As project manager Sue led a team of five in the development of this project. Once they had completed all of this Sue was then involved with the architect and external project manager in overseeing and managing the building phase.
John has worked as a journalist and
corporate communications executive in a variety of locations, including New York, London and Bahrain. While living in New York, he was active in Christ Church Riverdale, an Episcopal church in the Bronx for which he served as Clerk of the Vestry,
Prior to moving to Totnes five years ago, John served on an interim basis as the speechwriter for the US Ambassador to the UK. He previously volunteered at the
Homeless Shelter in Totnes and currently works with a charity that represents people in court who don’t have a lawyer.
Lynne Birch is a member of St Mary’s Church congregation and served as secretary of the Totnes with Bridgetown Parochial Church Council for eleven years. As a trustee of the Heritage Trust, she
considers it a privilege to be playing a part in helping to shape the future of the church. It was love at first sight when she first visited Totnes in the 1990s and, having moved to the town twenty years ago, she quickly became known to many local people through teaching English at The
Mansion. She has a clear vision of the way in which the church will be made fit for the future, of the wonderful space it will provide for the community and its potential as a key heritage attraction to the
thousands of people who visit Totnes
John lives in Totnes and is employed as a consultant solicitor by a leading firm of solicitors. He advises on legal matters relating to construction projects and represents both contractors and employers. He has also been involved in the project management and successful completion of commercial and community building projects in Devon. Prior to entering the legal profession John was a quantity surveyor and was Chief Quantity Surveyor for an international construction company, working in Kuwait before returning to the UK to study law and qualify as a solicitor.
In 2017 he became the project leader of the St Mary's Church Renovation and Reordering Project for Totnes and Bridgetown Parochial Church Council.
After graduating with a BSc (Hons) Psychology, Emily lived abroad for many years, working in Italy, Thailand and Spain, and ultimately co-founding a business and language school in Vietnam. Returning to the UK, she spent several years in financial services, running a Europe, Middle-East and Africa team for Thompson Financial, (now Thompson Reuters). After years spending her working week constantly travelling and living out of a suitcase, Emily moved to Totnes to write. She is a Totnes Town Councillor and trustee of several local charitable trusts. She speaks fluent Italian and enough Vietnamese, Thai and Spanish to get into trouble.

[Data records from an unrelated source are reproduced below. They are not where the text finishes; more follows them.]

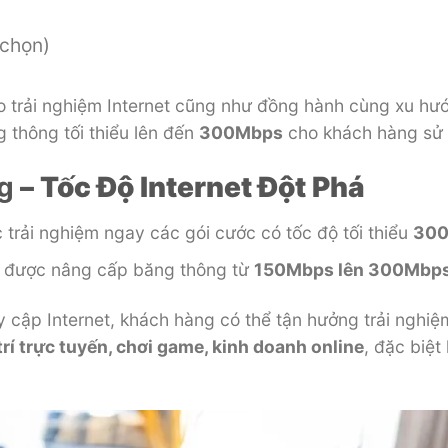
 chọn)
trải nghiệm Internet cũng như đồng hành cùng xu hướ
 thông tối thiểu lên đến
300Mbps
cho khách hàng sử
g
– Tốc Độ Internet Đột Phá
 trải nghiệm ngay các gói cước có tốc độ tối thiểu
30
g được nâng cấp băng thông từ
150Mbps lên 300Mbp
 cập Internet, khách hàng có thể tận hưởng trải nghi
 trí trực tuyến, chơi game, kinh doanh online
, đặc biệt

Georgina grew up between the South Hams, Kent and Hong Kong, which was a slightly bewildering upbringing. She did a first degree at St Andrews in Ancient and Medieval History, followed by a masters in Ancient Greek Slavery, which she found fascinating. Georgina spent the next few years living and working abroad; South Africa, Indonesia, New York and Berlin mostly teaching and writing about museums, specifically museums of peace and nation building initiatives, before coming home to do a post-grad at Cambridge University, followed by a degree in Museum Education. She took a sabbatical because of illness and took the opportunity to have a baby and settle down in London, where she worked in Early Years as a consultant in Hackney and Walthamstow, became a travel writer and did a further degree. In 2013, she came back to Totnes for my her to go to school here and started a campaign to save the market place and central car parks. This interest in the machinations and abuses within the planning system compelled her to stand for the town council and she is now working part time writing and partly as a councillor.